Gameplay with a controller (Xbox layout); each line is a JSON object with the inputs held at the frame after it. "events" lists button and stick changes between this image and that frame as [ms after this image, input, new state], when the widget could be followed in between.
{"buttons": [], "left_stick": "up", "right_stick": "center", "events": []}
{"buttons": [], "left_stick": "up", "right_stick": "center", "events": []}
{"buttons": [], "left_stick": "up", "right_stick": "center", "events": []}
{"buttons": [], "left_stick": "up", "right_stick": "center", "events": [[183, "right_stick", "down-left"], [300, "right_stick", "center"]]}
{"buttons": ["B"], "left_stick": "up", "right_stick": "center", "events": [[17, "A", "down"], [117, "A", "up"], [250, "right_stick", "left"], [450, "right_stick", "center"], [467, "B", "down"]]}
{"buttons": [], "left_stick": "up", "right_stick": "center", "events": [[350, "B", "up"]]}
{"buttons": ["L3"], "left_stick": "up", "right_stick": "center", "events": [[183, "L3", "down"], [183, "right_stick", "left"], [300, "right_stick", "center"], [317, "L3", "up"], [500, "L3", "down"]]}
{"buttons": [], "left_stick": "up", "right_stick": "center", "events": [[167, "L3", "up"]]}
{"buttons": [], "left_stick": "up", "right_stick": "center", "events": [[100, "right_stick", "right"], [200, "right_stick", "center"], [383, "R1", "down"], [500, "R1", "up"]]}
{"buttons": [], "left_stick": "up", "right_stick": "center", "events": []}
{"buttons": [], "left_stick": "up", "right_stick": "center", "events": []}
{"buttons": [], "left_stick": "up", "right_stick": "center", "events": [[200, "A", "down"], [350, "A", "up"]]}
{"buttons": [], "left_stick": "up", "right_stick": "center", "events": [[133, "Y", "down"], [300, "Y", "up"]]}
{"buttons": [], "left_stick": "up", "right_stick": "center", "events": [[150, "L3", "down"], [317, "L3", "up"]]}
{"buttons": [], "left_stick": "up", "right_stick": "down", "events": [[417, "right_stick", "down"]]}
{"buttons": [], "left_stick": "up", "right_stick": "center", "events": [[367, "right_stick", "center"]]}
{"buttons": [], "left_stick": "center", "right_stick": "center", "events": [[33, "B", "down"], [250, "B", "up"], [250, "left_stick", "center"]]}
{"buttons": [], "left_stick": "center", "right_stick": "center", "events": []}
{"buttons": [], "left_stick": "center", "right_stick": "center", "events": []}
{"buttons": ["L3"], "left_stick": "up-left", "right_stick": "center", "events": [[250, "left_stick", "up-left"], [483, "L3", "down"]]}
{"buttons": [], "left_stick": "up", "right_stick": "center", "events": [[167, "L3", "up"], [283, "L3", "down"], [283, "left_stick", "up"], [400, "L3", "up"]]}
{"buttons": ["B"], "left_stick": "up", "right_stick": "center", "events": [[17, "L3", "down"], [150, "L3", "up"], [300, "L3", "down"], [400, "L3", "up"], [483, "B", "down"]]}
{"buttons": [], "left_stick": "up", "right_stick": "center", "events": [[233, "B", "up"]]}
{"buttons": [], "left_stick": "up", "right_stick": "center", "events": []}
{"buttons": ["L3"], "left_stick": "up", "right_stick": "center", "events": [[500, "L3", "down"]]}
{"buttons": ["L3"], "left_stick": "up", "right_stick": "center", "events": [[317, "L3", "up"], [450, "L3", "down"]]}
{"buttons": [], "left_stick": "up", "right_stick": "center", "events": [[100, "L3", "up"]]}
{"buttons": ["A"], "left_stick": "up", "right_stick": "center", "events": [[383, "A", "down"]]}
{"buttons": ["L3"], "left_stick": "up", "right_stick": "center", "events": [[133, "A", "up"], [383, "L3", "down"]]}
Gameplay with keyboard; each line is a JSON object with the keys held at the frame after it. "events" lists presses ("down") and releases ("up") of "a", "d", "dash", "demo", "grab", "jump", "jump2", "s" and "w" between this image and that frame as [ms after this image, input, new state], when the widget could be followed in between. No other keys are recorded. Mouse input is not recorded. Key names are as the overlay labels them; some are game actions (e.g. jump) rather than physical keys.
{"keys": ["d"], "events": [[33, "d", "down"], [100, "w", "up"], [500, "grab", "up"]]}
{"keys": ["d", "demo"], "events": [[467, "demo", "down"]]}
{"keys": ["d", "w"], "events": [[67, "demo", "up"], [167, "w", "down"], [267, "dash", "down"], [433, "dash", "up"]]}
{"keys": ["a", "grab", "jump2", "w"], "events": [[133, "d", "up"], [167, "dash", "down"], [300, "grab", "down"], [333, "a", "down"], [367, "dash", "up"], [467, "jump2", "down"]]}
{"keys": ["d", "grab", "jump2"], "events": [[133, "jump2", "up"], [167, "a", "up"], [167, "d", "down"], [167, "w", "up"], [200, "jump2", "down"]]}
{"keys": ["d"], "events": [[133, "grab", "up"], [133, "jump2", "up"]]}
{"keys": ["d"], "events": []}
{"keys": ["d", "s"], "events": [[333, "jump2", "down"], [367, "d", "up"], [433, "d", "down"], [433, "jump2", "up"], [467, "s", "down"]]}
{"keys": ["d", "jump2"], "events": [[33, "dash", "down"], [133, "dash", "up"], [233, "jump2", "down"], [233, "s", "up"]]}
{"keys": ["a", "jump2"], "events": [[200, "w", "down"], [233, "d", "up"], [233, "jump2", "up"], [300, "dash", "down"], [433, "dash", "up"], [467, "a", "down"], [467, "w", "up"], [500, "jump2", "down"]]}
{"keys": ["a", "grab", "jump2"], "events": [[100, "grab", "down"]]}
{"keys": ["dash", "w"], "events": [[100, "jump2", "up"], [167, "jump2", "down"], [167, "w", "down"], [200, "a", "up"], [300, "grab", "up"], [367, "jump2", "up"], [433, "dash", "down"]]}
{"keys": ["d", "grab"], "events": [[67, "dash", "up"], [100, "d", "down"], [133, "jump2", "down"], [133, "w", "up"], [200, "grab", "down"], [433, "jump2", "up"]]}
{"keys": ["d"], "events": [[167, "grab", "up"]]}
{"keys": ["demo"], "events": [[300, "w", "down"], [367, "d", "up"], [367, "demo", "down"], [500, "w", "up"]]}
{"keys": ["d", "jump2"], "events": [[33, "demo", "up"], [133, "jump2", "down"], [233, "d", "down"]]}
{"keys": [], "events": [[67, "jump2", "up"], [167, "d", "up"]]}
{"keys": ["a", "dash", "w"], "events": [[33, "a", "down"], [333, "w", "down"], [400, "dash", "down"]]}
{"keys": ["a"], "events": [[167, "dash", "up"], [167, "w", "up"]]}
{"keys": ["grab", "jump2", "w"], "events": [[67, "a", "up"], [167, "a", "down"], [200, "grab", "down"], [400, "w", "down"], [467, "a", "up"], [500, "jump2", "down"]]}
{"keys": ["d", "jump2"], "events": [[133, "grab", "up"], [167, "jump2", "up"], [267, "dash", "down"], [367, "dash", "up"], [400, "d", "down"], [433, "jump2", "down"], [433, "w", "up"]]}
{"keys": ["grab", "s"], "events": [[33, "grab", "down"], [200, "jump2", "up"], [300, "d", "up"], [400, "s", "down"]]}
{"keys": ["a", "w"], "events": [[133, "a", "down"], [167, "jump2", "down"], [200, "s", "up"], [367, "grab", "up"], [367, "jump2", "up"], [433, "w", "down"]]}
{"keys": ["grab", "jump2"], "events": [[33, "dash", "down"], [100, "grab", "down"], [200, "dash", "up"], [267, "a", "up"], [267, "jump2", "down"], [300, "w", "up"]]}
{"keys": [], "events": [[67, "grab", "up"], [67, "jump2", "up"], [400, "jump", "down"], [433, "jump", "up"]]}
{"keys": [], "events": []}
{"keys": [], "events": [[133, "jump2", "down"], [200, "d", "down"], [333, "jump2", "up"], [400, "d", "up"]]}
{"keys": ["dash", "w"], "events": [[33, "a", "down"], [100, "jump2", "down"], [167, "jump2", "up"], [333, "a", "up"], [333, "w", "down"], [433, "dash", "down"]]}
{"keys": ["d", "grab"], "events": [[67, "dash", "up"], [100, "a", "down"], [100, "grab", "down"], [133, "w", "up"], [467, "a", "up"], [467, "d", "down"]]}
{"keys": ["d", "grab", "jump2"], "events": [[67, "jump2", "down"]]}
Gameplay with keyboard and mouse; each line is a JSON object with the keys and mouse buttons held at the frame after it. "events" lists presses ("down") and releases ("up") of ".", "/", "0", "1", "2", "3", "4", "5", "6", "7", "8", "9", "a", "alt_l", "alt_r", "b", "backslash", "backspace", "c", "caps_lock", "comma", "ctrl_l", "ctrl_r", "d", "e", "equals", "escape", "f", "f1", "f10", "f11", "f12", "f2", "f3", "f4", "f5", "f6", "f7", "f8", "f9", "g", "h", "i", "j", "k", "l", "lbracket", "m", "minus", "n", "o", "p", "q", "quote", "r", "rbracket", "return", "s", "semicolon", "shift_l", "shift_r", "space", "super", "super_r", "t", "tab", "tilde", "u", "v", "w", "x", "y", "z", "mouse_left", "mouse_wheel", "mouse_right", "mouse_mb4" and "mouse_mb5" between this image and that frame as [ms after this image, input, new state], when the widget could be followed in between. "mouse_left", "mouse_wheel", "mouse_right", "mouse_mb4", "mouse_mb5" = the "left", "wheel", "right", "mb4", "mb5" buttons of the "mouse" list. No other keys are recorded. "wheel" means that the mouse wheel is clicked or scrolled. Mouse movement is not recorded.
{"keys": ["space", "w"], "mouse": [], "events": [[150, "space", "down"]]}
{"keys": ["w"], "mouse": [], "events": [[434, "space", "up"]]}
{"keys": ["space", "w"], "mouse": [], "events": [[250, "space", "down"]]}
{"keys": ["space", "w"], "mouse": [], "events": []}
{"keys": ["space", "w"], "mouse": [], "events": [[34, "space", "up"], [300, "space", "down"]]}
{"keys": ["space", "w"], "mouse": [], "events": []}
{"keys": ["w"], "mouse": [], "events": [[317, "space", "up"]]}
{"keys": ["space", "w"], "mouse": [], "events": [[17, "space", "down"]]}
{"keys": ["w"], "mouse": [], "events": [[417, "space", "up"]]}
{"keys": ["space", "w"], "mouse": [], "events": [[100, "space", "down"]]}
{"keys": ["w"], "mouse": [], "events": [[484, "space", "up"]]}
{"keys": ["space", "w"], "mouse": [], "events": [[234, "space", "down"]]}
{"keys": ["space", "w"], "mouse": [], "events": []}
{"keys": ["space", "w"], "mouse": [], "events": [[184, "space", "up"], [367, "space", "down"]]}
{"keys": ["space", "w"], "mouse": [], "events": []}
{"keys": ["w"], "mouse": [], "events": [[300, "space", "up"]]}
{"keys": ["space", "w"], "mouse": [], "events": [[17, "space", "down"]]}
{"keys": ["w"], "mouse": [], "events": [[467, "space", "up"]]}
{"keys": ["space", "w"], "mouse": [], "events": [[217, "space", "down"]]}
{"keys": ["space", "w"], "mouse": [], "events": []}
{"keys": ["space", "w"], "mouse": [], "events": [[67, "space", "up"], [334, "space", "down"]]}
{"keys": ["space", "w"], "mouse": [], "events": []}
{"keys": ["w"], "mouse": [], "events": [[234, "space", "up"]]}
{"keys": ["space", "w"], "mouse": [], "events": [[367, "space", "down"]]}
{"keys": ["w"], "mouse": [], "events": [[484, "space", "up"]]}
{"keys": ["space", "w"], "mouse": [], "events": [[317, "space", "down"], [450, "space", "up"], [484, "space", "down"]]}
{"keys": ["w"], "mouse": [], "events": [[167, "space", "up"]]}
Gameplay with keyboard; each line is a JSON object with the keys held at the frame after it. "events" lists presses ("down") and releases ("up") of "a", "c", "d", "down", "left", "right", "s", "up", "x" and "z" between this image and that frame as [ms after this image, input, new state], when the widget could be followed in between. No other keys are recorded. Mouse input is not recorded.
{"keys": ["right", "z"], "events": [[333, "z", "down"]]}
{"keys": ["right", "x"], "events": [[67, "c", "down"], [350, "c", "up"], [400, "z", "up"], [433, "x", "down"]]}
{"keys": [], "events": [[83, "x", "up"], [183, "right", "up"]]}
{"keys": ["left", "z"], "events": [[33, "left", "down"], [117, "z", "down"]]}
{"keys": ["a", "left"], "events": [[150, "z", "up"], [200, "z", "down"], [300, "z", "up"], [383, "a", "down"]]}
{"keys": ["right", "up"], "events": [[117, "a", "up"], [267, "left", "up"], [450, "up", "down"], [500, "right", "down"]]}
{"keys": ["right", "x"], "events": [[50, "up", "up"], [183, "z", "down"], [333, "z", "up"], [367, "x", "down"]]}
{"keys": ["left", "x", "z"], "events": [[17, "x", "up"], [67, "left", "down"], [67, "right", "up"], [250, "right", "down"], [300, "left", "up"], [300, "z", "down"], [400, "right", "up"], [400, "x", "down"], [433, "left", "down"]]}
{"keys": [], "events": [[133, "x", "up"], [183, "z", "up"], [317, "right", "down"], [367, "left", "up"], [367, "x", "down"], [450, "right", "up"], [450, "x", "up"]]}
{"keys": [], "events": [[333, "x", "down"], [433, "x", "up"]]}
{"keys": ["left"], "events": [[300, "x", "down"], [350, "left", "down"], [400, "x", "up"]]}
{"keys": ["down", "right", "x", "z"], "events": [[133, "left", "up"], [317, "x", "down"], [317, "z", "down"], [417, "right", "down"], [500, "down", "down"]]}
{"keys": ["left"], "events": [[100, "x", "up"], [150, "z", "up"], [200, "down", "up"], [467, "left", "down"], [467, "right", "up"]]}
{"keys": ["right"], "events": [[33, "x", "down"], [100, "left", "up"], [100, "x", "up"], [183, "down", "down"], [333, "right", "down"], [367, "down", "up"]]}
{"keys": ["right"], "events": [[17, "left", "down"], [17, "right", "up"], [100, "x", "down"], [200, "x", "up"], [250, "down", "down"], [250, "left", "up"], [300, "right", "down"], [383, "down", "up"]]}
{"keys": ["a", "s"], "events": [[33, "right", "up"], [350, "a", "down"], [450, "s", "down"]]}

——————

• _EXERCISE BRIEF_
In the listing above, count the lines that contain "demo". Give the number and nothing else.

• _RESULT OF THIS TASK_
5